[KAFKA-13769] KTable FK join can miss records if an upstream non-key-changing operation changes key serializer - ASF JIRA

XML

Word

Printable

JSON

Details

Type: Bug
Status: Resolved
Priority: Major
Resolution: Fixed
Affects Version/s: None
Fix Version/s: 3.4.0, 3.3.3
Component/s: streams
Labels:
None

Description

Consider a topology, where the source KTable is followed by a transformValues operation that changes the key schema followed by a foreign key join. The FK join might miss records in such a topology because they might be sent to the wrong partitions.
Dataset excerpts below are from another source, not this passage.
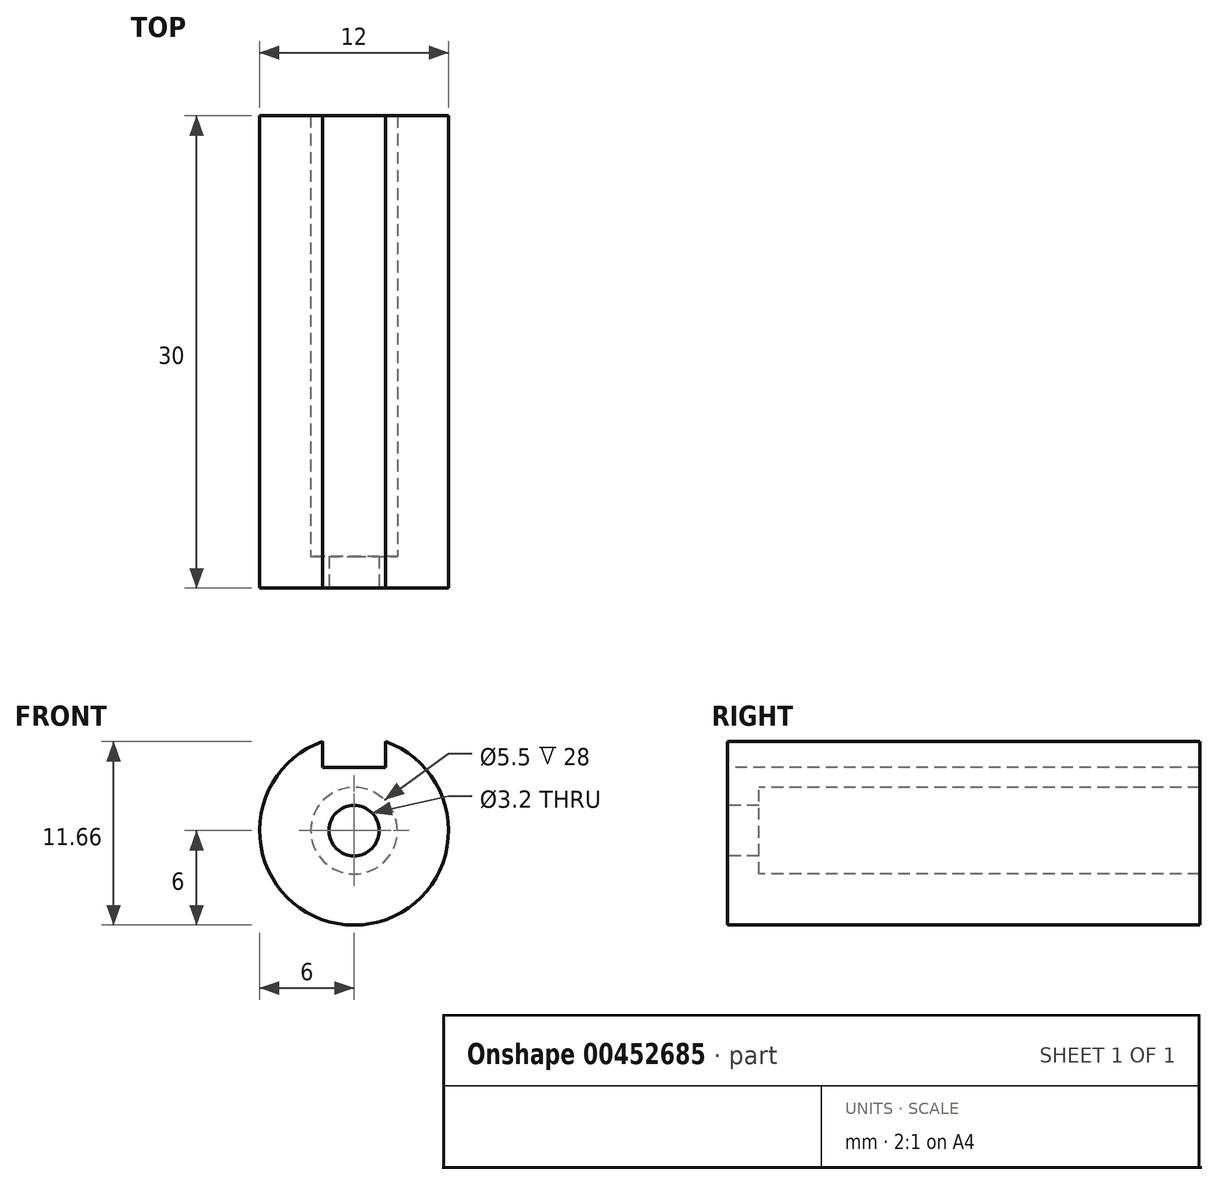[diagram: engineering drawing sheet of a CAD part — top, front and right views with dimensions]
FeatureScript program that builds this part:
annotation { "Feature Type Name" : "Feature", "Feature Type Description" : "" }
export const myFeature = defineFeature(function(context is Context, id is Id, definition is map)
    precondition{}
    {
        {
            var Q0;
            Q0=qCreatedBy(makeId("Front.planeOp"),FACE);
            var sketch = newSketch(context, id + "F0", { "sketchPlane" : qUnion([Q0])});
            skCircle(sketch, "E0", {"center": v(0, 0) * mm, "radius": 6 * mm});
            skSolve(sketch);
        }
        {
            var Q0;
            Q0=makeQuery(id+"F0.imprint","IMPRINT",FACE,{"disambiguationData":[TD([[makeQuery(id+"F0.imprint","IMPRINT",EDGE,{"derivedFrom":sQuery(id+"F0.wireOp",EDGE,"E0")}),1.0]])]});
            extrude(context, id + "F1", {"entities" : qUnion([Q0]), "depth" : 30 * mm});
        }
        {
            var Q0;
            Q0=makeQuery(id+"F1.opExtrude","CAP_FACE",FACE,{"disambiguationData":[OSD([sQuery(id+"F0.wireOp",EDGE,"E0")])],"isStart":false});
            var sketch = newSketch(context, id + "F2", { "sketchPlane" : qUnion([Q0])});
            skCircle(sketch, "E1", {"center": v(0, 0) * mm, "radius": 2.75 * mm});
            skSolve(sketch);
        }
        {
            var Q0;
            Q0=qSketchRegion(id+"F2",true);
            extrude(context, id + "F3", {"entities" : qUnion([Q0]), "operationType" : NewBodyOperationType.REMOVE, "endBound" : BoundingType.THROUGH_ALL, "oppositeDirection" : true, "depth" : 25 * mm});
        }
        {
            var Q0;
            Q0=qCreatedBy(makeId("Top.planeOp"),FACE);
            cPlane(context, id + "F4", {"entities" : qUnion([Q0]), "cplaneType" : CPlaneType.OFFSET, "offset" : 4 * mm, "width" : 150 * mm, "height" : 150 * mm});
        }
        {
            var Q0;
            Q0=qCreatedBy(id+"F4.planeOp",FACE);
            var Q1;
            Q1=makeQuery(id+"F1.opExtrude","CAP_EDGE",EDGE,{"disambiguationData":[OSD([sQuery(id+"F0.wireOp",EDGE,"E0")])],"isStart":false});
            cPlane(context, id + "F5", {"entities" : qUnion([Q0, Q1]), "cplaneType" : CPlaneType.LINE_ANGLE, "offset" : 25 * mm, "angle" : 45 * degree, "width" : 150 * mm, "height" : 150 * mm});
        }
        {
            var Q0;
            Q0=qCreatedBy(id+"F5.planeOp",FACE);
            cPlane(context, id + "F6", {"entities" : qUnion([Q0]), "cplaneType" : CPlaneType.OFFSET, "offset" : 3.5 * mm, "width" : 150 * mm, "height" : 150 * mm});
        }
        {
            var Q0;
            Q0=qCreatedBy(id+"F5.planeOp",FACE);
            var Q1;
            Q1=makeQuery(id+"F1.opExtrude","CAP_EDGE",EDGE,{"disambiguationData":[OSD([sQuery(id+"F0.wireOp",EDGE,"E0")])],"isStart":false});
            cPlane(context, id + "F7", {"entities" : qUnion([Q0, Q1]), "cplaneType" : CPlaneType.LINE_ANGLE, "offset" : 25 * mm, "angle" : 90 * degree, "width" : 150 * mm, "height" : 150 * mm});
        }
        {
            var Q0;
            Q0=makeQuery(id+"F1.opExtrude","CAP_FACE",FACE,{"disambiguationData":[OSD([sQuery(id+"F0.wireOp",EDGE,"E0")])],"isStart":false});
            var sketch = newSketch(context, id + "F8", { "sketchPlane" : qUnion([Q0])});
            skCircle(sketch, "E2", {"center": v(0, 0) * mm, "radius": 1.6 * mm});
            skCircle(sketch, "E3", {"center": v(0, 0) * mm, "radius": 5 * mm});
            skSolve(sketch);
        }
        {
            var Q0;
            Q0=qSketchRegion(id+"F8",true);
            extrude(context, id + "F9", {"entities" : qUnion([Q0]), "operationType" : NewBodyOperationType.ADD, "oppositeDirection" : true, "depth" : 2 * mm});
        }
        {
            var Q0;
            Q0=qCreatedBy(makeId("Right.planeOp"),FACE);
            cPlane(context, id + "F10", {"entities" : qUnion([Q0]), "cplaneType" : CPlaneType.OFFSET, "offset" : 6 * mm, "oppositeDirection" : true, "width" : 150 * mm, "height" : 150 * mm});
        }
        {
            var Q0;
            Q0=qCreatedBy(id+"F10.planeOp",FACE);
            var sketch = newSketch(context, id + "F11", { "sketchPlane" : qUnion([Q0])});
            skLineSegment(sketch, "E4.bottom", {"start": v(0, 2) * mm, "end": v(-30, 2) * mm});
            skLineSegment(sketch, "E4.top", {"start": v(0, -2) * mm, "end": v(-30, -2) * mm});
            skLineSegment(sketch, "E4.left", {"start": v(0, 2) * mm, "end": v(0, -2) * mm});
            skLineSegment(sketch, "E4.right", {"start": v(-30, 2) * mm, "end": v(-30, -2) * mm});
            skLineSegment(sketch, "E5", {"start": v(0, 0) * mm, "end": v(-30, 0) * mm, "construction": true});
            skPoint(sketch, "E5.startSnap0", {"position": v(0, 0) * mm});
            skSolve(sketch);
        }
        {
            var Q0;
            Q0=qCreatedBy(id+"F4.planeOp",FACE);
            var sketch = newSketch(context, id + "F12", { "sketchPlane" : qUnion([Q0])});
            skLineSegment(sketch, "E6.bottom", {"start": v(-2, 0) * mm, "end": v(2, 0) * mm});
            skLineSegment(sketch, "E6.top", {"start": v(-2, -30) * mm, "end": v(2, -30) * mm});
            skLineSegment(sketch, "E6.left", {"start": v(-2, 0) * mm, "end": v(-2, -30) * mm});
            skLineSegment(sketch, "E6.right", {"start": v(2, 0) * mm, "end": v(2, -30) * mm});
            skLineSegment(sketch, "E7", {"start": v(0, 0) * mm, "end": v(0, -30) * mm, "construction": true});
            skSolve(sketch);
        }
        {
            var Q0;
            Q0=qSketchRegion(id+"F12",true);
            extrude(context, id + "F13", {"entities" : qUnion([Q0]), "operationType" : NewBodyOperationType.REMOVE, "depth" : 3 * mm});
        }
    });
As transformValues does not change the key itself, repartition won't happen after this operation. However, the KTable instance that calls doJoinOnForeignKey uses the new serde coming from transformValues rather than the original. As a result, all nodes in the FK join topology except for SubscriptionResolverJoinProcessorSupplier use the "new" serde. SubscriptionResolverJoinProcessorSupplier uses the old one because it uses valueGetterSupplier that in turn will retrieve the records from the topic.

A different serializer might serialize keys to different series of bytes, which will lead to sending them to the wrong partitions. To run into that issue, multiple things must happen:

a topic should have more than one partition,
KTable's serializer should be modified via a non-key-changing operation,
the new serializer should serialize keys differently

In practice, it might happen if the key type is a Struct because it serializes to a JSON string columnName -> value. If the transformValues operation changes column names to avoid name clashes with the joining table, such join can lead to incorrect behavior.